Reputation: 24270
I work with a bunch of sets in order to generate constrained random traffic, but I want to be able to call a Specman macro that computes the complement of a set with syntax like:
COMPLEMENT begin
domain=[0..10,24..30],
complementing_set=[2..3,27..30]
end
and have it generate:
[0..1,4..10,24..26]
Every time I need the complement of a set I'm using fully populated lists (e.g. {0;1;2;3....} ) and then removing elements, instead of using Specman's built-in int_range_list object. And I'm also doing a lot of these set calculations at run-time instead of compile-time.
Upvotes: 4
Views: 636
Reputation: 963
In the recent versions of Specman, you can use the pre-defined set
type, that serves exactly this purpose.
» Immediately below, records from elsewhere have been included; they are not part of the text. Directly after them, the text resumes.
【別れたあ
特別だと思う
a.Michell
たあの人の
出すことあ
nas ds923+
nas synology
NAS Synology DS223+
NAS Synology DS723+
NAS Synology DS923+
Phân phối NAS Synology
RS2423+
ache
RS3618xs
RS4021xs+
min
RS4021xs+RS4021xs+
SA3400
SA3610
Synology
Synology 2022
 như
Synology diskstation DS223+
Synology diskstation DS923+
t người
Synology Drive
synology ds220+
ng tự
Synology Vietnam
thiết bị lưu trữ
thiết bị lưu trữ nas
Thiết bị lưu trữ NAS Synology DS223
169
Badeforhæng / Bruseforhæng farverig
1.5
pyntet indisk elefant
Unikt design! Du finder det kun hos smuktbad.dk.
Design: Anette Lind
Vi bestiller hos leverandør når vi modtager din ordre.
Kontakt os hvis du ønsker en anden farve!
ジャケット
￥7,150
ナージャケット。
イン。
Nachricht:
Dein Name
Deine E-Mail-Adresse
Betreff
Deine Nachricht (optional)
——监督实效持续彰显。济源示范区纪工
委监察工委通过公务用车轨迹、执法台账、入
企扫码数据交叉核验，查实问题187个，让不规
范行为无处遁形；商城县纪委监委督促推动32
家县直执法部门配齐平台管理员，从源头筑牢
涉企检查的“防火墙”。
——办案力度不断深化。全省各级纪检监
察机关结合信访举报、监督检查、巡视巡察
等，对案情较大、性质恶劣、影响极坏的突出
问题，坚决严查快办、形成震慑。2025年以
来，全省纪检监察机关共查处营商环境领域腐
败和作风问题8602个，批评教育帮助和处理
For example, you can do things like this:
var s1: set = [1..5, 10..15];
var s2: set = [4..13];
var s3: set = s1.intersect(s2);
and even like this:
x: int;
y: int;
........
var s1: set = [x..y];
var s2: set = [1..10];
var s3: set = s1.union(s2);
etc.
Upvotes: 2
Reputation: 21
one more way may be to use uints, say you have a 500 possible values:
domain : uint(bits:500);
complement : uint(bits:500);
set : uint(bits:500) = domain & ~complement;
you can later extract the indices with
set_l : list of uint = set[.]].all_indices(it==1);
depending on your domain to possible values ratio this method may be quicker to calculate
Upvotes: 1
Reputation: 127638
You can try this:
var domain: list of int = {0..10, 24..30};
var complementing_set: list of int = {2..3, 27..30};
var complement: list of int = domain.all(it in complementing set);
The all
pseudo-method generates a sublist of the parent list of all the elements in the parent list for which the condition in the parentheses holds.